Это было сильно. Очень сильно! Весельчак заговорил, глумливо ухмыляясь.
– Да, Следопыт. Это игрочиха. Та самая Дюймовочка, за которой ты в прошлом году гонялся по всей Москве. По нашей Москве. Ее, правда, изрядно переделали. Стала не такой миниатюрной. Фигуру подогнали под соответствующие стандарты. Ну, и четверть века скинули. Как видишь, теперь ягодкой стала. – Весельчак прямо-таки мурлыкал, глядя на нее. – Но характер тот же самый. Сплав артистизма и интриганства.
– Артемий Борисыч, – радостно улыбаясь, перебила его Илона совершенно идиотским вопросом, – где вы?
– В телевизоре я, милая, в телевизоре. Тут и живу… Борисыч-то я Борисыч, да не тот. Твой шеф, как я вижу, совсем скоро в воздухе растает. – И он совершенно непристойно заржал, с какими-то всхрюкиваниями. Потом слегка отошел, протер глаза носовым платочком и продолжил: – А вообще-то я вам благодарен, всем вам. Если б вы знали, какой выигрыш я сорвал!
Следопыт наблюдал за этой харей как-то совершенно спокойно, можно сказать, отрешенно. Ну, мудак и есть мудак. Что с него взять? Не станешь же злиться на то, что дождь пошел или еще что-то такое. Стихия. Тупая самодостаточная стихия. А никакая не игра богов или там козни генотипа.
Внезапно Аникеев исчез с экрана.
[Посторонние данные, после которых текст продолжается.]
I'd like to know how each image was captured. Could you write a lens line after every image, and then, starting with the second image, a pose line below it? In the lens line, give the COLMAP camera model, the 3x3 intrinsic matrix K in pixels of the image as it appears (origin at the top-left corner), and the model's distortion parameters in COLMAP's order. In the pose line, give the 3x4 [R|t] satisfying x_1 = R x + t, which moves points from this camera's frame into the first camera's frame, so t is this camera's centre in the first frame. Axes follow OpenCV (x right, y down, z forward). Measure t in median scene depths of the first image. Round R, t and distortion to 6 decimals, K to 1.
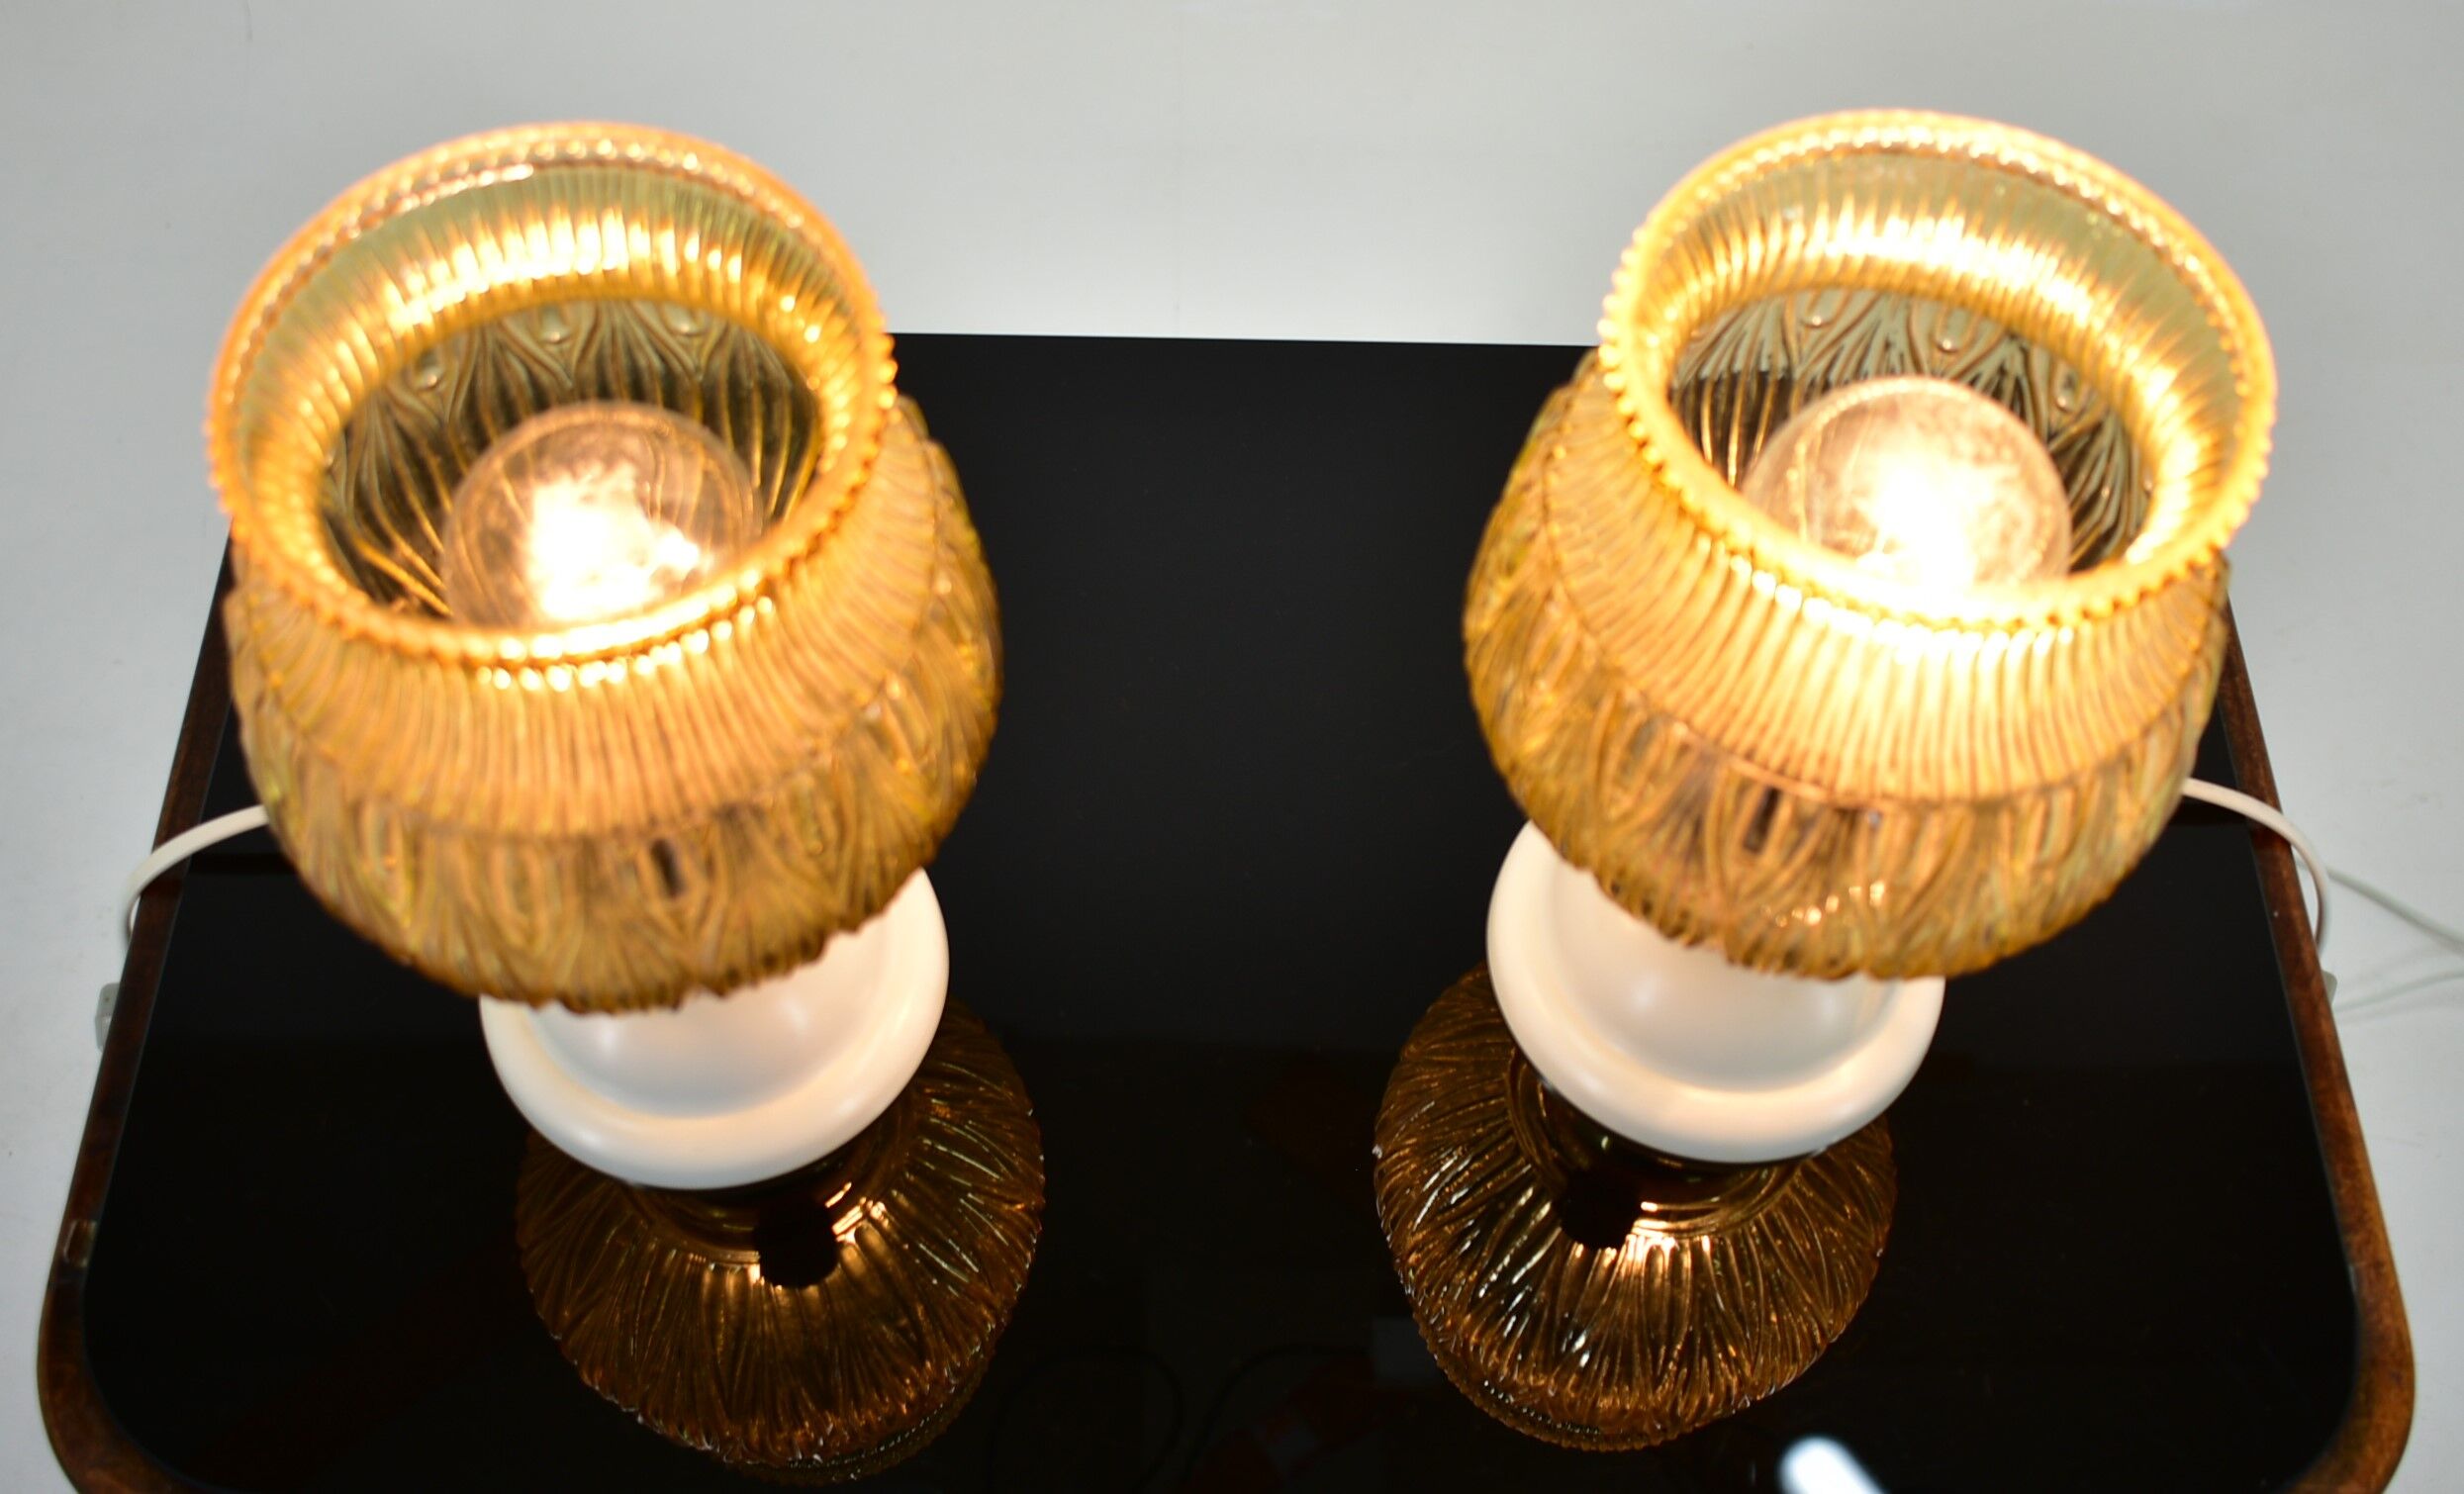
lens RADIAL K [[2653.5, 0, 1232.2], [0, 2653.5, 683.5], [0, 0, 1]] dist [-0.021641, 0.012050]
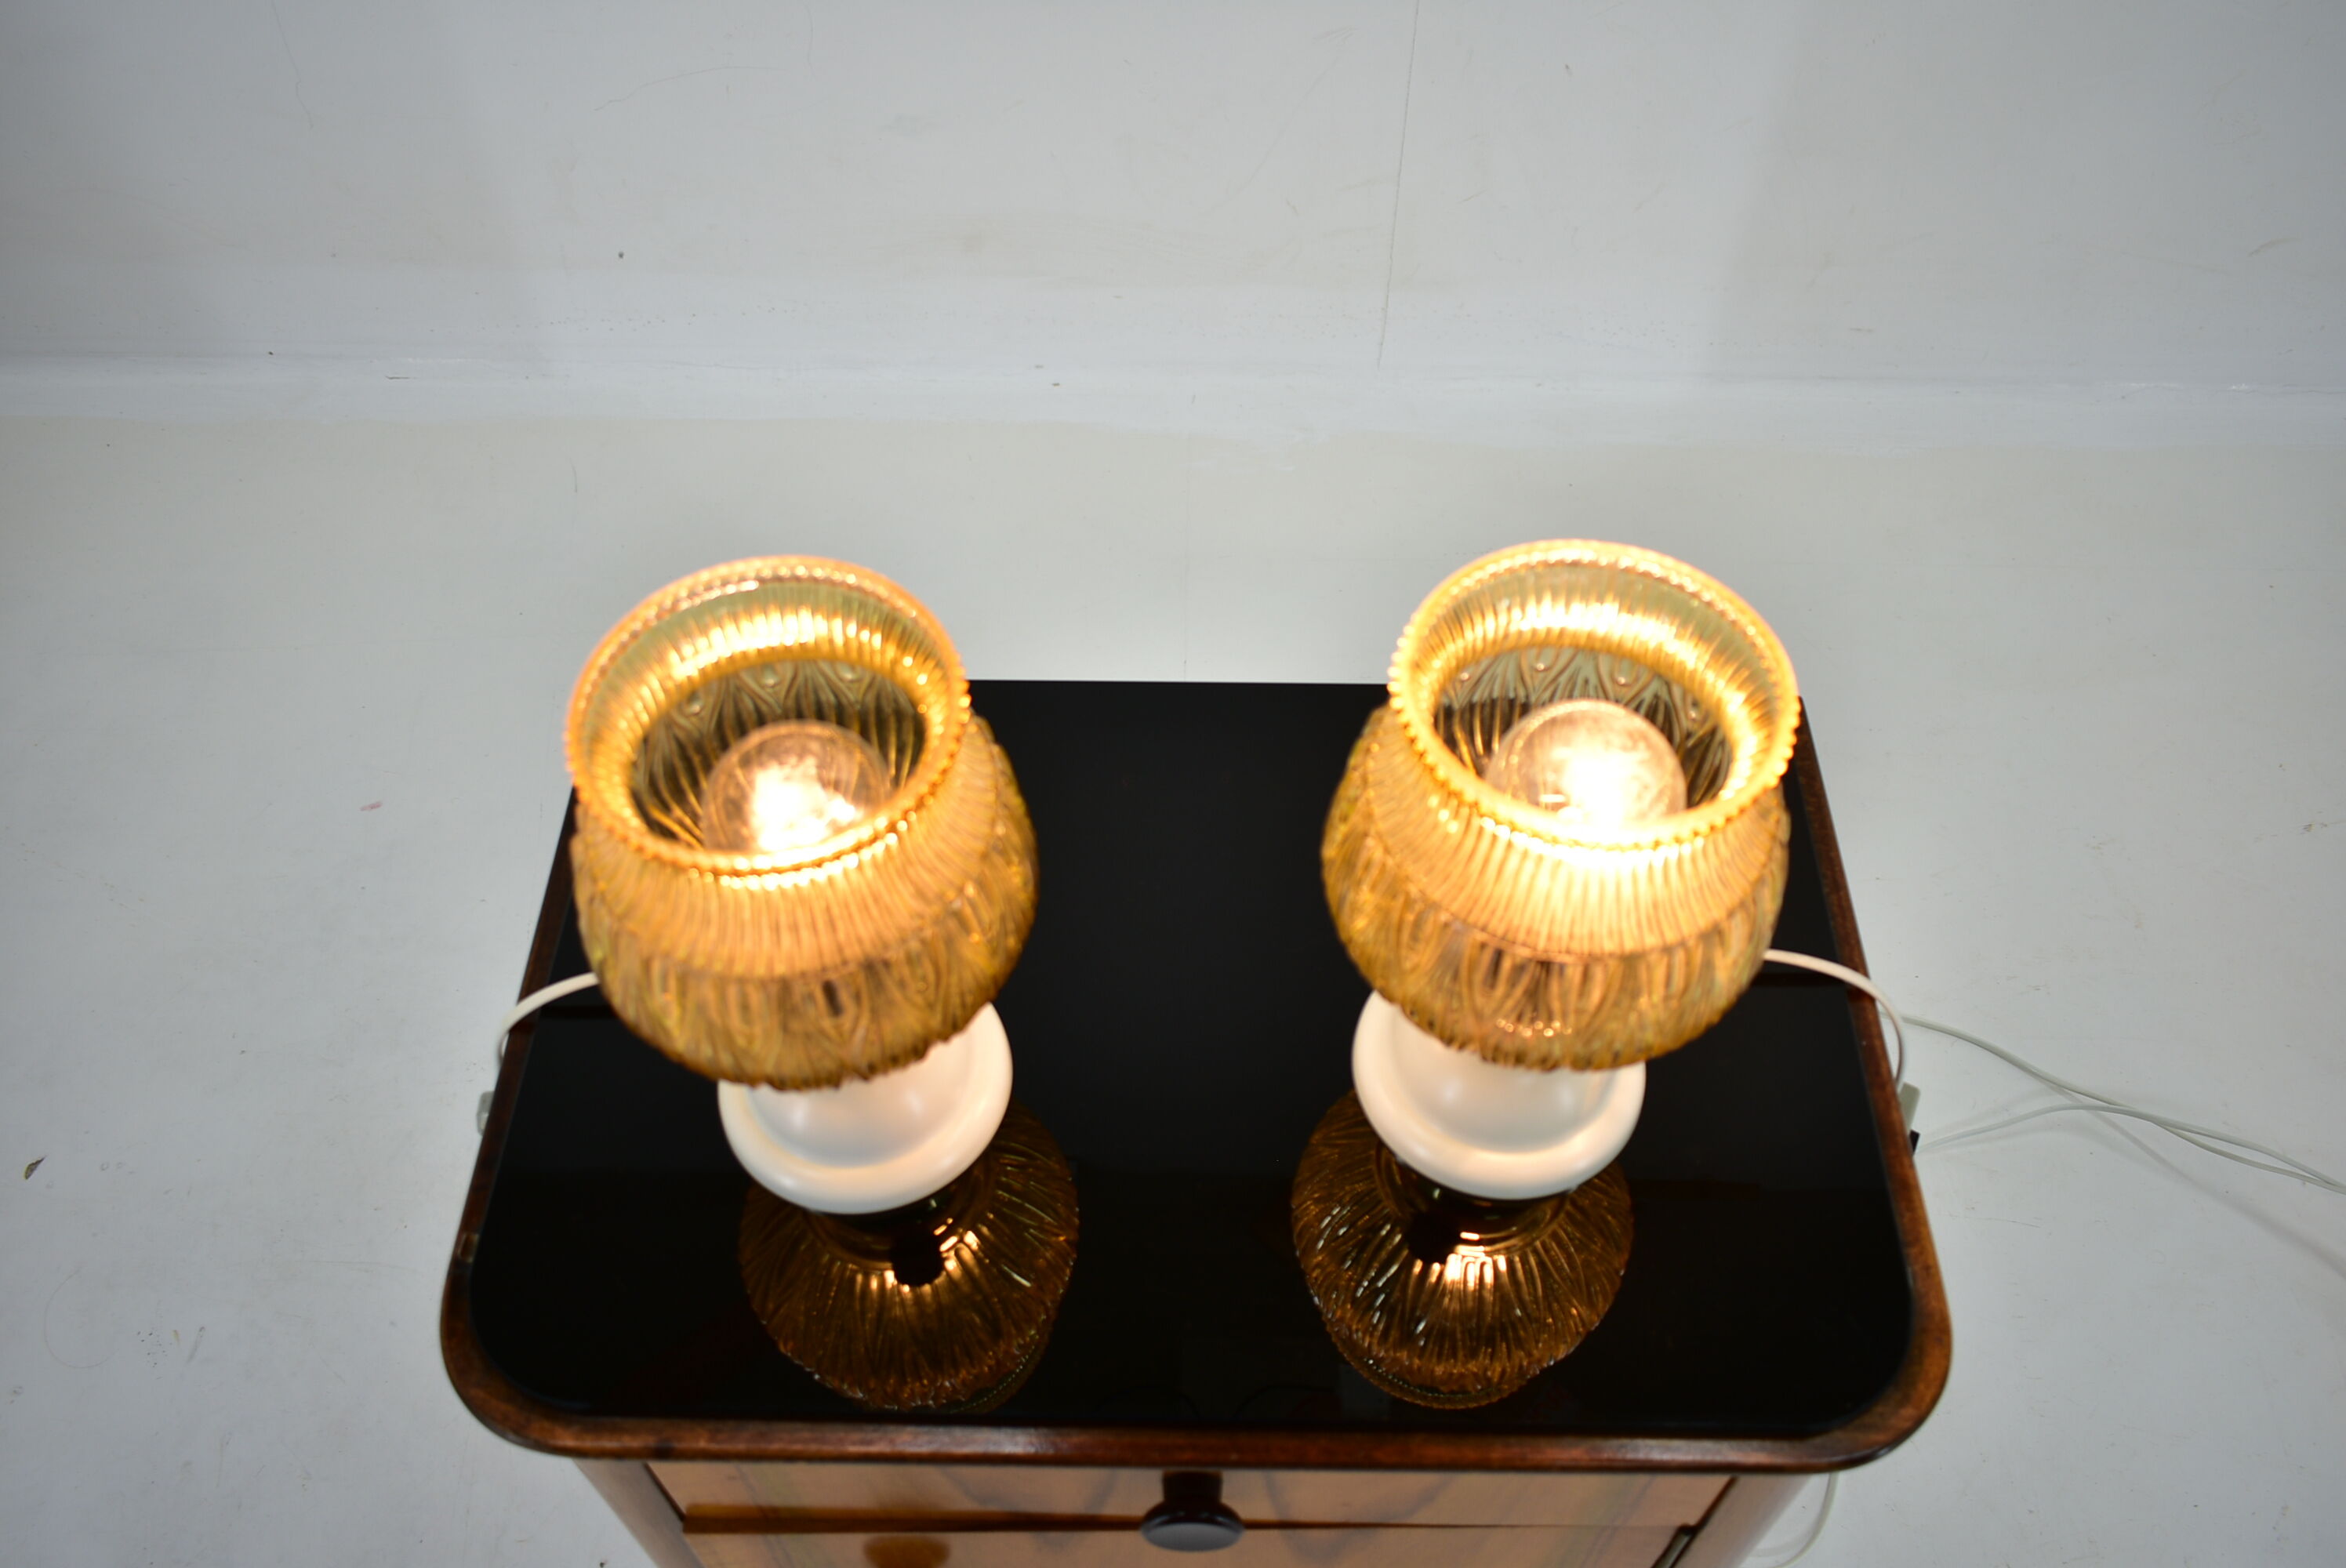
lens RADIAL K [[1863.6, 0, 1173.0], [0, 1863.6, 784.0], [0, 0, 1]] dist [-0.001219, -0.002799]
pose [[0.999241, -0.005899, -0.038504, 0.044749], [0.002962, 0.997111, -0.075894, 0.023762], [0.038841, 0.075723, 0.996372, -0.162056]]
Появилась совершенно незнакомая рожа. Следопыт пригляделся. В общем-то даже и не рожа, а вполне стандартная физиономия. С умеренным интеллектом во взгляде. Волосы, зачесанные назад, были не в силах замаскировать плешь. Слегка обвислые щеки, видимо, давно уже отвыкшие от свежего воздуха. И еле уловимый нервный тик. Так, чуть-чуть левое веко. Или правое? Монитор передает зеркальное изображение или прямое?